To rank in this environment, your content needs to align with logical user behaviors, not just text strings. You need to structure your site or app so that the "facts" of the user interaction (clicks, scrolls) map clearly to a solution. If your user journey is messy, the on-device model won't be able to summarize the intent, and you will lose the visibility.

Practical Implementation: A SocketStore Perspective

At SocketStore, we handle millions of data points for clients who need 99.9% uptime on their analytics. When we look at integrating AI into our own workflows, cost is the killer. Running a GPT-4 class model on every data packet would bankrupt us.

That is why decomposition is the only viable path forward for SaaS scaling. By breaking tasks down, we can use smaller, cheaper models for 90% of the work and save the heavy lifting for the final synthesis.

If you are an engineer looking to implement this:

  • Don't feed raw HTML or JSON logs into a large context window.
  • Do write a small script (Python/Node) to parse interactions into natural language sentences first.
  • Do use the Socket-Store Blog API approach: standardize your inputs before they hit the model. Garbage in, hallucination out.

Who Needs This Architecture?

The Soft Sell

If you are manually cobbling together scrapers to feed your data pipeline, you are likely spending more time fixing broken APIs than building your actual product. SocketStore provides the unified social and web data layer you need to feed these advanced AI models. Whether you are building a sophisticated intent extraction engine or just need clean metrics for a dashboard, our API ensures you get structured, reliable data with a guaranteed uptime. Check out our documentation to see how easy it is to integrate.

For those interested in the economics of data, view our pricing to see how we compare to building it in-house.

Frequently Asked Questions

What is the main advantage of intent extraction on-device?

The primary advantage is privacy and latency. By processing user behavior locally on the device, sensitive data regarding clicks and scrolls never hits the cloud. Additionally, it eliminates network lag, allowing for real-time UI adaptations based on user intent.

How does task decomposition reduce AI hallucinations?

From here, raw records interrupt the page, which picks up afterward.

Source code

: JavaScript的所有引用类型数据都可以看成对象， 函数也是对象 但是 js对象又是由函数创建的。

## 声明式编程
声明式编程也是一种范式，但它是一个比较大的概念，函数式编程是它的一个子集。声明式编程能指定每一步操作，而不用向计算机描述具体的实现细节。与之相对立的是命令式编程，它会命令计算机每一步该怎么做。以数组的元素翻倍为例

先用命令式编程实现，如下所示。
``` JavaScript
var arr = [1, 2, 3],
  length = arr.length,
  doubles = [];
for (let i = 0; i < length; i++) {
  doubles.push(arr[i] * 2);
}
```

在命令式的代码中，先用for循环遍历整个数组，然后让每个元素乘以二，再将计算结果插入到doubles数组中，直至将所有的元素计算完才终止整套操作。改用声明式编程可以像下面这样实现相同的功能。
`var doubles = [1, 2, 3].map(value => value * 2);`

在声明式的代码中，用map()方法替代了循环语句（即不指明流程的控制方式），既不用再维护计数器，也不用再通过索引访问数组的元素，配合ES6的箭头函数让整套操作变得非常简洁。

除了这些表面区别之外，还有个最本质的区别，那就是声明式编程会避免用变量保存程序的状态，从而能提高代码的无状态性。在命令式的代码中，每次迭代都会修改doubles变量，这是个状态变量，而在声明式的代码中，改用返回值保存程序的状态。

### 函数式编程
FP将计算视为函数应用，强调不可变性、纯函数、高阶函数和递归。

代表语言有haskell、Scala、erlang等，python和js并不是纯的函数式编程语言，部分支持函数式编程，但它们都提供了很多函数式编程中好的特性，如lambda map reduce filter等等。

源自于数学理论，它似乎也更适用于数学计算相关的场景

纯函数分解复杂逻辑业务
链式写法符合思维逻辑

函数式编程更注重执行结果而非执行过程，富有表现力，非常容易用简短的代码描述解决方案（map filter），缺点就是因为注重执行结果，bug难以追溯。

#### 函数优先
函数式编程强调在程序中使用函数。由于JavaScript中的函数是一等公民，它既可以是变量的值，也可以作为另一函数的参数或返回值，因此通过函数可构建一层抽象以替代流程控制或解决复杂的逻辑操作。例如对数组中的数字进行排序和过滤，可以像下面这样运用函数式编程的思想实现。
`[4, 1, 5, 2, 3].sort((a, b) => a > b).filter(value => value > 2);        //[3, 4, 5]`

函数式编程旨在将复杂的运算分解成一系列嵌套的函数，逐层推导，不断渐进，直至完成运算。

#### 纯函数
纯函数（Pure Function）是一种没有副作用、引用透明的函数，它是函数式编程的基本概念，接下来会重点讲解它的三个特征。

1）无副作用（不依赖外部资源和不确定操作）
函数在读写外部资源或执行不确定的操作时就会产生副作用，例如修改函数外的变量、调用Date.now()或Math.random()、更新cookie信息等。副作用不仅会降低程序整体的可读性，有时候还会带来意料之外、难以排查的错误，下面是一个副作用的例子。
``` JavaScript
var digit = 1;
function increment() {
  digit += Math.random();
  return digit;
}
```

Decomposition forces the AI to separate "observation" from "inference." By having one step focused solely on recording facts (what happened on screen) and a second step focused on synthesis, the model is less likely to conflate a guess with a fact. It effectively filters out noise before the final conclusion is drawn.

Can small models really match Gemini 1.5 Pro?

In specific, bounded tasks—yes. While a small 8B parameter model generally lacks the broad knowledge of a massive model, when the task is decomposed into simple steps (e.g., "summarize this screen"), the small model performs just as well as the large one, often with higher consistency because the scope is narrower.

What is the Bi-Fact metric?

Bi-Fact is an evaluation methodology that measures accuracy by comparing the generated summary against a ground-truth set of facts. It specifically calculates an F1 score based on precision (how many generated facts were true) and recall (how many true facts were captured), penalizing the model heavily for inventing actions.

How does this impact RAG pipelines?

For Retrieval-Augmented Generation (RAG), this approach suggests that we should index "summarized intents" rather than raw logs. By storing clean, decomposed summaries in your vector database (like Postgres), your retrieval system can find relevant user contexts much more accurately than if it were searching through raw, noisy clickstream data.

Do I need a Google Pixel phone to use this?

Currently, Google is researching this for their ecosystem, but the architecture of decomposition is platform-agnostic. You can implement similar logic in your own web apps using local browser-based models (like WebLLM) or server-side small language models.

What is the cost benefit of this approach?

It significantly lowers the cost per run. Instead of sending a massive prompt with thousands of tokens of history to a paid API (like GPT-4), you run small, optimized inferences. If done on-device, the marginal cost of compute is effectively zero for the service provider.